Aber ihr dann aus dem Elfmeter einen Strick zu drehen? Also nur für Kontext: Der deutschsprachige Live-Kommentator entscheidet sich beim Sichten des Live-Feeds gegen einen Elfmeter... obwohl der durch die deutsche Brille guckt. Und dann findet die deutsche Redaktion nach 15 Minuten suchen kurz vor der Pause die eine Einstellung, in der man dann doch ein strafbares Handspiel sieht, und alle schreien jetzt "Warum werden immer wir Deutschen bestraft." Und schiebt das auf die Schiedsrichterin, obwohl sie doch nichts dafür kann, dass ihr niemand dieses Bild geliefert hat. Wir sind hier halt auch nicht bei Arsenal, wo so lange auf den Videobeweis geguckt wird, bis die Entscheidung gegen dich ausfällt... Aber im Wesentlichen sagt ihr: Wir hätten das Spiel 15 Minuten lang unterbrechen müssen, bis wir wirklich alle Einstellungen gründlich gesichtet wurden. Wenn dann aber eine VAR Überprüfung länger als 90 Sekunden dauert, jammert ihr auch, dass das alles viel zu lange dauert,

Und nur um das mal zu verdeutlichen: Ja, man kann da Elfmeter geben. Aber wenn einer deutschen Verteidigerin so ein Ball aus so kurzer Distanz an den Arm springt, seht ihr da alle nichts Verbotenes. Das ist wie beim 1:1 der Engländerinnen gegen Spanien, wenn ihr euch nochmal ein "neutrales" Beispiel angucken wollt.

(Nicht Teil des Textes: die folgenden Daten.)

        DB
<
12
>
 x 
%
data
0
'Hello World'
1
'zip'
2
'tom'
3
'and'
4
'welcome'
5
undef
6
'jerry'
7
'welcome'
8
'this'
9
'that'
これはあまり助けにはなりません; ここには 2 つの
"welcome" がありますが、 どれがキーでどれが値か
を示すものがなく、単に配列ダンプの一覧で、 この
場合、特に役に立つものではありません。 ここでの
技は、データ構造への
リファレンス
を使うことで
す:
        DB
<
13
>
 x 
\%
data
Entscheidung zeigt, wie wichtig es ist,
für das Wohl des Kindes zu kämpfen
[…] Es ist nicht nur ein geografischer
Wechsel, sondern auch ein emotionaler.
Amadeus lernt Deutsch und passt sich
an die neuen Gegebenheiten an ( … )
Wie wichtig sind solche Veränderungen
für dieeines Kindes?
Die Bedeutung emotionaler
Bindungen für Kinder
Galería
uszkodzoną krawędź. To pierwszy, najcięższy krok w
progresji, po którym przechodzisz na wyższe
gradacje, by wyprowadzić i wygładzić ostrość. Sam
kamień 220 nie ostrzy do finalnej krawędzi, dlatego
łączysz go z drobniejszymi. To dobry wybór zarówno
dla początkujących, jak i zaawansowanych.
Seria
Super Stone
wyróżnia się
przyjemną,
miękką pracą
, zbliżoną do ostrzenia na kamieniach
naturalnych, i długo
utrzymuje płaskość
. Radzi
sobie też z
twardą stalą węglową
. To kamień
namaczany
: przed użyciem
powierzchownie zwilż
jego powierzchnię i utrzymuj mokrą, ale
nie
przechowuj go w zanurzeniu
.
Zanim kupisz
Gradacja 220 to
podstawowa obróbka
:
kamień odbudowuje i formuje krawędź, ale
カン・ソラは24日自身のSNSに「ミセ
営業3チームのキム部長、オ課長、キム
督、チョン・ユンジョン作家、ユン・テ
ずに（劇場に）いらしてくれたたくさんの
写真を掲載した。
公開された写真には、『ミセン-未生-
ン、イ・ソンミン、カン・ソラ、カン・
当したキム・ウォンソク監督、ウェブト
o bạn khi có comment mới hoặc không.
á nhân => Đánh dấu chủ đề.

Und klar, der Kicker sieht da sofort ein Handspiel. Aber der Kicker hat gerade bei Deutschlandspielen halt mit sachlichem Journalismus so viel gemeinsam, wie sonst nur die Bild. Das muss bei solchen Szenen immer bedacht werden. Ich garantiere euch, dass der Kicker da im deutschen Strafraum saubere Verteidigungsarbeit gesehen hätte. Wir reden hier schließlich über dieselben "Experten", die ein herausragendes Tackling sehen, wenn Mats Hummels einen klaren Elfmeter verursacht...
Ich sage auch ganz offen: Wenn die Einstellung, die kurz vor der Pause gezeigt wurde, gleich auftaucht, gehe ich da auch mit, dass die Entscheidung überstimmt werden muss. Die eigentliche Frage ist: Warum sehen wir die erst mit 10 Minuten Verzögerung? Und können wir der Person auf dem Platz einen Vorwurf machen, dass sie diese Einstellung nicht sehen konnte? Klar, können wir, die Entscheidung ging schließlich gegen Deutschland. Ach wie schön, es war dann doch ein richtiges Fußballturnier... Mehr kann man doch gar nicht verlangen.